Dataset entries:
——————————
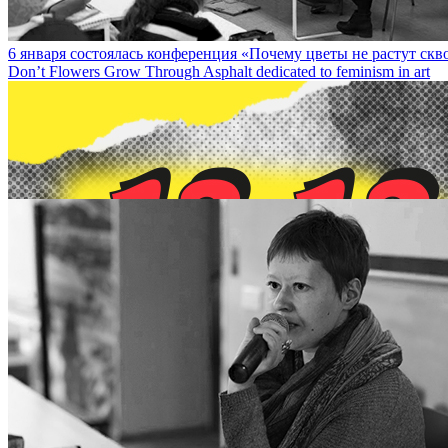
6 января состоялась конференция «Почему цветы не растут сквоз
Don’t Flowers Grow Through Asphalt dedicated to feminism in art
13 декабря на DOCA-talk состоится встреча с художницей Сашей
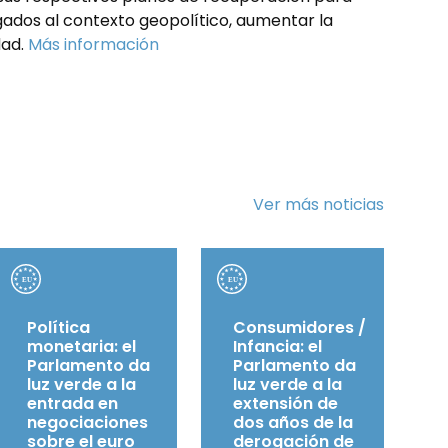
igados al contexto geopolítico, aumentar la
dad.
Más información
Ver más noticias
Política
Consumidores /
monetaria: el
Infancia: el
Parlamento da
Parlamento da
luz verde a la
luz verde a la
entrada en
extensión de
negociaciones
dos años de la
sobre el euro
derogación de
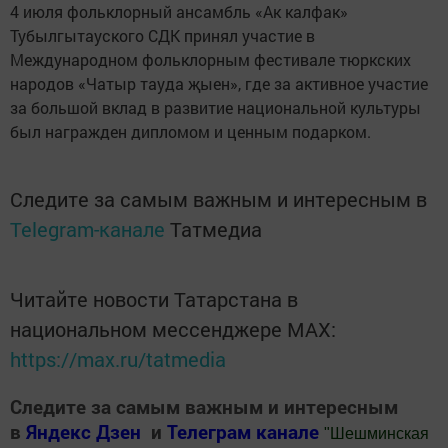
4 июля фольклорный ансамбль «Ак калфак»
Тубылгытауского СДК принял участие в
Международном фольклорным фестивале тюркских
народов «Чатыр тауда җыен», где за активное участие
за большой вклад в развитие национальной культуры
был награжден дипломом и ценным подарком.
Следите за самым важным и интересным в
Telegram-канале
Татмедиа
Читайте новости Татарстана в
национальном мессенджере MАХ:
https://max.ru/tatmedia
Следите за самым важным и интересным
в
Яндекс Дзен
и
Телеграм канале
"
Шешминская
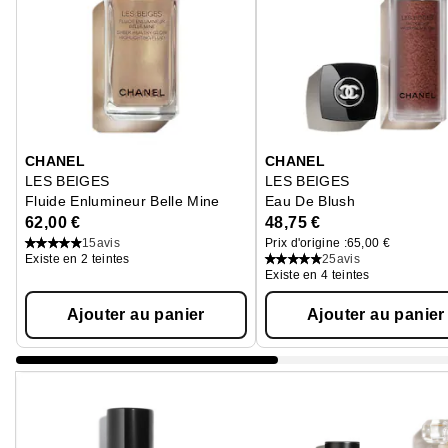
Ignorer le carrousel produits
CHANEL
CHANEL
LES BEIGES
LES BEIGES
Fluide Enlumineur Belle Mine
Eau De Blush
62,00 €
48,75 €
15
avis
Prix d'origine :
65,00 €
Existe en 2 teintes
25
avis
Existe en 4 teintes
Ajouter au panier
Ajouter au panier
——————————
### Task goal:
Count the lines of the dataset entries above that contain the word "интересным", and give only the number.

### Expected answer:
2